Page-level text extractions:
________________________
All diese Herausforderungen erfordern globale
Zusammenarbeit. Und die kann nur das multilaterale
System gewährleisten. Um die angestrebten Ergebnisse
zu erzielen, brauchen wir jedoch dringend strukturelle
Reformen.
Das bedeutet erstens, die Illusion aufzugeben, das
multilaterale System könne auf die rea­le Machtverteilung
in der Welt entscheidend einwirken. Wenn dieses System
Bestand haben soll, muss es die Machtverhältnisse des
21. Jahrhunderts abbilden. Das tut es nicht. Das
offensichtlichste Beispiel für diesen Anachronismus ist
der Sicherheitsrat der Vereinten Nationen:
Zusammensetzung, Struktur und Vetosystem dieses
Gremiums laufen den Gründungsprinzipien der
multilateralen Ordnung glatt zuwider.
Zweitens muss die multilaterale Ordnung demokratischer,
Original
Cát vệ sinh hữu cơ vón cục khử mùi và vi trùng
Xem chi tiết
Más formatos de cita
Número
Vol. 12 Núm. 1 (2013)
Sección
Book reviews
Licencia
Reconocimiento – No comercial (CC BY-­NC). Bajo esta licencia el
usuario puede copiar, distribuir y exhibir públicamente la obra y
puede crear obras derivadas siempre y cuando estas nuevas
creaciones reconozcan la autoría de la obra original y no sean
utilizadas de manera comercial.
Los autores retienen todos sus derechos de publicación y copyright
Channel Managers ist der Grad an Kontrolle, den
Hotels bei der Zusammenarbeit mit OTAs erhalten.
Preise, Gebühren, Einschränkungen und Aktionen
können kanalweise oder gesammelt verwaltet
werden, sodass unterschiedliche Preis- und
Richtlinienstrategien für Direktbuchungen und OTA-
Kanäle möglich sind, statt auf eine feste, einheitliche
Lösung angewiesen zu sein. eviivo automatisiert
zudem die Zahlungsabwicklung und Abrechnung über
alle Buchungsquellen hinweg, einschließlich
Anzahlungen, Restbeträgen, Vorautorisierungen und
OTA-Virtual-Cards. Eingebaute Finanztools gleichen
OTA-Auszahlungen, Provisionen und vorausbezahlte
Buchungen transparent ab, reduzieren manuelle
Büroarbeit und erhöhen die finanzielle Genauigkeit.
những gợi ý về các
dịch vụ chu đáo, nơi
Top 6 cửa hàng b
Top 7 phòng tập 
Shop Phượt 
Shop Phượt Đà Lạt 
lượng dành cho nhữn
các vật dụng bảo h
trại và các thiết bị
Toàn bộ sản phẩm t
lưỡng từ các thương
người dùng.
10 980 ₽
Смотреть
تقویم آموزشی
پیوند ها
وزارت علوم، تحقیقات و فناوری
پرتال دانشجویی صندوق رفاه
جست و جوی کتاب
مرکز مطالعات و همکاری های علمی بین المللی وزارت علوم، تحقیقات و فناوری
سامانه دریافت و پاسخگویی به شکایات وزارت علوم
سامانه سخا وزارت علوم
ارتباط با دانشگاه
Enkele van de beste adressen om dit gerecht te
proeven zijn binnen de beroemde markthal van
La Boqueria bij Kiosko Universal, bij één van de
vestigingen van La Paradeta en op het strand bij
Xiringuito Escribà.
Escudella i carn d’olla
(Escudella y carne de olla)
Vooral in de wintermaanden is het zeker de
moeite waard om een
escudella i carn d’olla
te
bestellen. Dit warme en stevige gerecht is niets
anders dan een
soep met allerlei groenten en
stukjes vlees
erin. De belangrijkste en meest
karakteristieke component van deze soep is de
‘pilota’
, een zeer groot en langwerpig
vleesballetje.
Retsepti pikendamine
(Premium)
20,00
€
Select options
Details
________________________
From the entries above, show each line that includes the string "puede".

usuario puede copiar, distribuir y exhibir públicamente la obra y
puede crear obras derivadas siempre y cuando estas nuevas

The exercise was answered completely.